▶ Excerpt to read
Reader comments to "How I write software" -

Reader comments to “How I write software”

Editor's note: Here are two of the longer comments we received from readers responding to Jack Crenshaw's column “How I write software.” Many more readers responded, but their responses are no longer available online on our new web site. At this time, I'm not sure when and if the older comments will be restored and brought over to the new web site. 
Managing editor
Embedded Systems Design magazine

Letter #1
I always enjoy reading Jack Crenshaw's column because we share the perspective that comes from extensive experience developing embedded software. I've been at it for 35 years, starting out like he did by feeding paper tape through a Model 33 ASR. We both migrated into the field from a science-mathematics-engineering background. I worked in applied physics for the first decade of my career. Computer science and computer engineering did not exist as majors when we graduated.

Despite our similar backgrounds, I respectfully disagree with most of his assertions in “How I write software” (June 2010, p.9). He “jump[s] right into the code”, starting by writing the null program. From there on, it's just a matter of filling in the details, right? Well, I contend that there are a few fallacies in his approach.

▶ Exercises
1. According to the reader comments, how many years has the writer of Letter #1 been developing embedded software?
2. Return the passage of the reader comments between "Editor's note: Here" and "the new web site.", inclusive.
3. Write the next part of the reader comments, picking up after their final sentence.

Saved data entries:
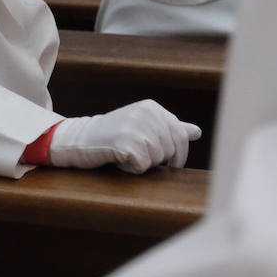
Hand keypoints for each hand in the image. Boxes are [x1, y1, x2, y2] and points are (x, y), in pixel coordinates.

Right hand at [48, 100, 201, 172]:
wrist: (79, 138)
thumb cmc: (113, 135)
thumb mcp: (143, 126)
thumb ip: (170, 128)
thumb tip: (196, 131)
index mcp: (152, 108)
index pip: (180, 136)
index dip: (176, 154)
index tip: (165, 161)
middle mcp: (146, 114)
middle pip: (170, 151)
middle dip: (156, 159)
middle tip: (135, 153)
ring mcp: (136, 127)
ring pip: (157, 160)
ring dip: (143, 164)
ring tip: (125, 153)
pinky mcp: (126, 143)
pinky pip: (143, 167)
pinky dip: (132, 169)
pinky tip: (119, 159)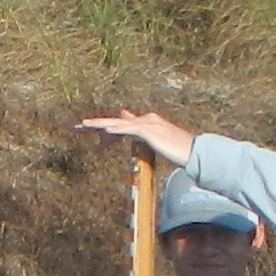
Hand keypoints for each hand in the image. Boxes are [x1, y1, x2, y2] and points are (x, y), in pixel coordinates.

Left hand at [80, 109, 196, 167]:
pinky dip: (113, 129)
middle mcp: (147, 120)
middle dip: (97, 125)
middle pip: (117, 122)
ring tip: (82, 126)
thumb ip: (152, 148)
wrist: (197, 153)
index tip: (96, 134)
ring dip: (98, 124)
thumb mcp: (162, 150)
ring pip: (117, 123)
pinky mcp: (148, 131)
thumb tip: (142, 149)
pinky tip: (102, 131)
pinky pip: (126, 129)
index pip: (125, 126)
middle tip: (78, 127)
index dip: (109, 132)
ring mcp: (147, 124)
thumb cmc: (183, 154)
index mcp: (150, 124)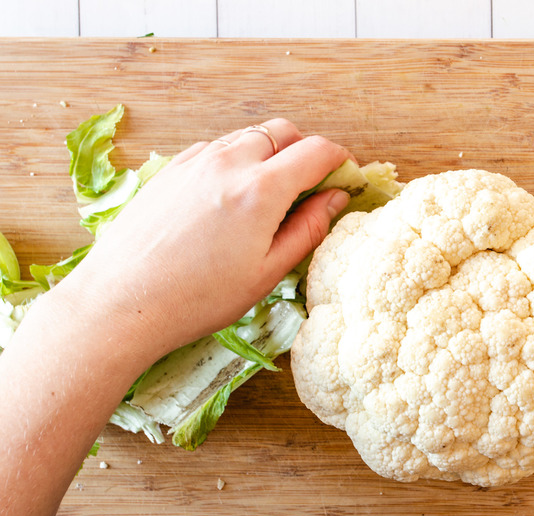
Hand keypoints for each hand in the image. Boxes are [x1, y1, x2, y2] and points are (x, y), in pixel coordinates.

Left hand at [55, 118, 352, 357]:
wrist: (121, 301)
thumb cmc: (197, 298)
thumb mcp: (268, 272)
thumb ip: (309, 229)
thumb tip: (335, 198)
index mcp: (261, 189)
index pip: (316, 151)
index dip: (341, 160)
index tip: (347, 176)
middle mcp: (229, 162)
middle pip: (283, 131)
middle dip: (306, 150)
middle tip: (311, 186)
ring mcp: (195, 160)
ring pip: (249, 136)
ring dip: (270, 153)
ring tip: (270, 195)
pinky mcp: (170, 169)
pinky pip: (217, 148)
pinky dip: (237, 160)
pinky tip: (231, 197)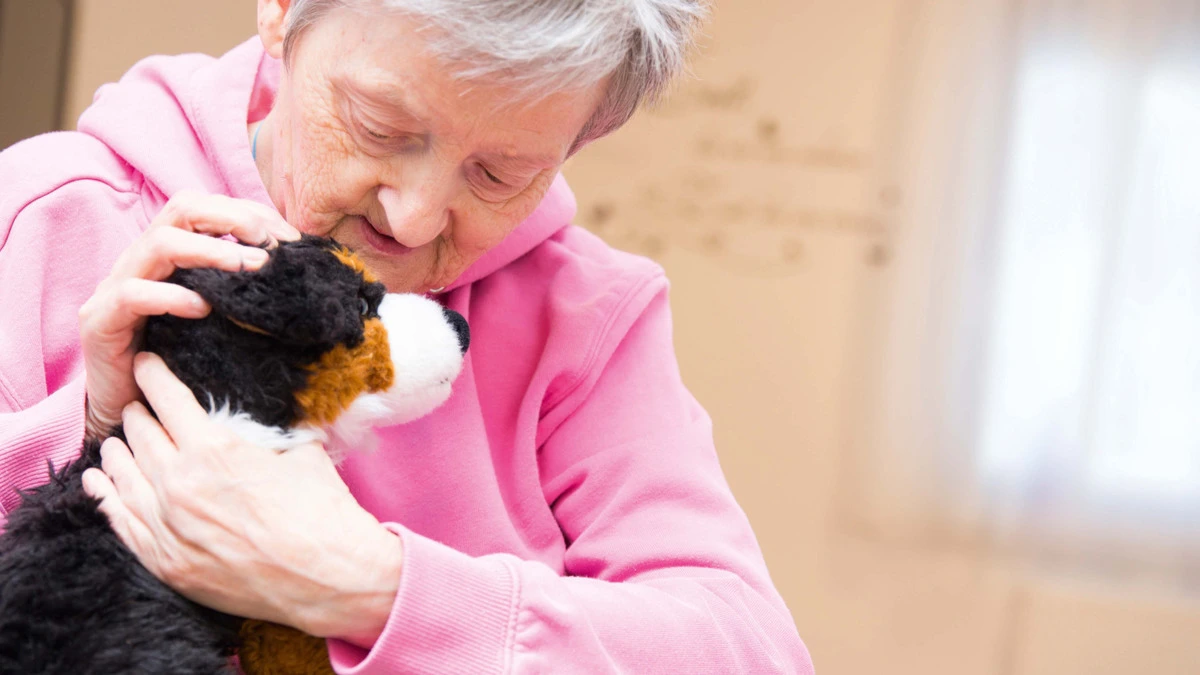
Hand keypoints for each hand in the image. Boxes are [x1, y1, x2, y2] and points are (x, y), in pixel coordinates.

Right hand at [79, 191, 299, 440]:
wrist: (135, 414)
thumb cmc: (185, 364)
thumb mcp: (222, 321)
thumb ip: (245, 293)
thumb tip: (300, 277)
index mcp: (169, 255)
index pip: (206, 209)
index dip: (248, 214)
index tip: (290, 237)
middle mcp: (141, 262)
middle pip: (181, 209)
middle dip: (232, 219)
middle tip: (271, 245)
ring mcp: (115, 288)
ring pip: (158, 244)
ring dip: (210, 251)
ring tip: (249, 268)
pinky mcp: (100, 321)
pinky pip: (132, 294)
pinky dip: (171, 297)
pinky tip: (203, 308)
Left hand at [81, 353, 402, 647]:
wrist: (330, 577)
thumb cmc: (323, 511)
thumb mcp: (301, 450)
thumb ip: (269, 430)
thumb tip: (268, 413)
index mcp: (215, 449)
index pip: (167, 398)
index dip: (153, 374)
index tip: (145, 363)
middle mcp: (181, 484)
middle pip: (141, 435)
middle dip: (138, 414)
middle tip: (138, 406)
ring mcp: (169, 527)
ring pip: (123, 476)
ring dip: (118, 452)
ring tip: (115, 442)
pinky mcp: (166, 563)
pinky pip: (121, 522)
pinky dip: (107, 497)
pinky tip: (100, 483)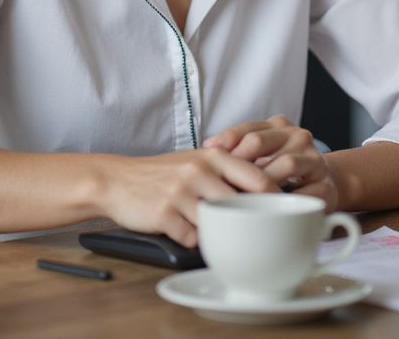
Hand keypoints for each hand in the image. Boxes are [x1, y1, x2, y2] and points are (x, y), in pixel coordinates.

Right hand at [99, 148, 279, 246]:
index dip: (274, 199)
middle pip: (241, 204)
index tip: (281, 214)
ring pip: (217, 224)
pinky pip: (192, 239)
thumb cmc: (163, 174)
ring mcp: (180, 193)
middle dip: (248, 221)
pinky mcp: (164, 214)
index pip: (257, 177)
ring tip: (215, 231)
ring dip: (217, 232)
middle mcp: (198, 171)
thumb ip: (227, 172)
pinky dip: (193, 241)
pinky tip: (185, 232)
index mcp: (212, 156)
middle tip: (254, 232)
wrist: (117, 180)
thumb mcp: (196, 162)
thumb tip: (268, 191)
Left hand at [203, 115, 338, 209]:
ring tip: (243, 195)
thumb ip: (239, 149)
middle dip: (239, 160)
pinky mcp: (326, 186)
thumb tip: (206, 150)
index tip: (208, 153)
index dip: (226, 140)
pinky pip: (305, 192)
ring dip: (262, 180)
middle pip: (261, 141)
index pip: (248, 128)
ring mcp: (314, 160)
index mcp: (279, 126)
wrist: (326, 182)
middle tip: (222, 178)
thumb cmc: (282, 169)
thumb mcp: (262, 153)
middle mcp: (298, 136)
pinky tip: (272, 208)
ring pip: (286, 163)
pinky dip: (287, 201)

▶ Task responses
1. 35 years.

2.
Editor's note: Here are two of the longer comments we received from readers responding to Jack Crenshaw's column “How I write software.” Many more readers responded, but their responses are no longer available online on our new web site. At this time, I'm not sure when and if the older comments will be restored and brought over to the new web site.

3.
His article contains numerous instances of the first person singular pronoun, “I.” Nowhere do I see the first person plural “we.” Evidently he always writes his programs alone. I almost never do. I can count on one hand the number of projects that I've developed alone, with a few fingers left over. Perhaps as a solitary developer, he can start out with “void main(void){} ” but what if the three or five or 10 team members all start there? The project would quickly descend into chaos. What's more, I've seldom had the pleasure of starting a fresh project at all. The vast majority of my assignments over the years could be classified as maintenance–adding features, extending functionality, fixing errors, etc. Some of the programs that I've maintained probably started out with void main(void){} . Those [programs] are the hardest ones to fix; some simply must be discarded because every modification attempted has unexpected and unwanted side-effects.

I agree that rigid rules in the development process are undesirable and should be unnecessary, but a completely undisciplined approach is even worse. On the one hand, Jack Crenshaw states that “Law #43 says design it before you build it.” A little farther on, he says that “using my approach, the requirements evolve with the code.” Which is it–design first or build first?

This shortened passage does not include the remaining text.